If we have a name and notation for the product of natural numbers up to and including n (factorial and !), then what is the name and shorthand for the sum of natural numbers up to and including n?

(I know about triangular numbers, but that's not a name for the expression that sums the corresponding series.)
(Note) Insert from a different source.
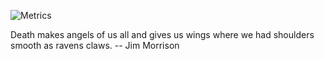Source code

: ![Metrics](https://github.com/spetervanderdoes/petervanderdoes/blob/main/github-metrics.svg) 




Death makes angels of us all and gives us wings where we had shoulders smooth as ravens claws. -- Jim Morrison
• I've heard a friend use the term "summorial" when introducing the idea to a class that had already heard about factorials. I don't like the sound of the word, but ... I'm not the judge of what's acceptable in the language. A google search for "summorial" leads to the other standard name -- it's called the "$n$th triangular number," but there doesn't seem to be a standard notation for it. Jun 7, 2015 at 17:46
• triangular numbers?
– abel
Jun 7, 2015 at 17:48
• "Then what is the name and shorthand for...," "(I know about triangular numbers, but...)". Why is the $n^{th}$ triangular number (denoted $T(n)$) not an acceptable shorthand? It isn't any different than defining the function $!~:\mathbb{N}\to\mathbb{N}$ such that $!(n) = \prod_{i=1}^n i$. For shorthand, we often write $n!$ instead of $!(n)$, (just like how we write $a+b$ instead of $+(a,b)$). There is no difference mathematically though. We just have $T~:~\mathbb{N}\to\mathbb{N}$ defined as $T(n)=\sum_{i=1}^n i$ Jun 7, 2015 at 17:50
• JMoravitz - I often see this sum come up in everyday life and I'm not a mathematician. I would like to be able to look at it and say "triangle of 5" or "triangle of 10" just like we can say "factorial of n" for the product case. It is this name I was looking for in OP Jun 7, 2015 at 17:54
• Again, what is it about the phrase "$n^{th}$ triangle number" or the phrase "$T(n)$" that displeases you? They both are short and easy to say, and they both have clear definitions in the context given. Remember that all operations are in fact functions themselves. If you really wanted to, you could define $nT$ as $T(n)$, and use $T$ the same way you use $!$. Jun 7, 2015 at 17:59

Thanks for the hint, Peter Woolfitt. Found that reference material, "The ARML Power Contest" By Thomas Kilkelly. Chapter 32 discusses the origins of the name deltorial and provides the notation $\Delta_n$ . The use of the name and notation are not mainstream, that's for sure. Does that make it any less valid?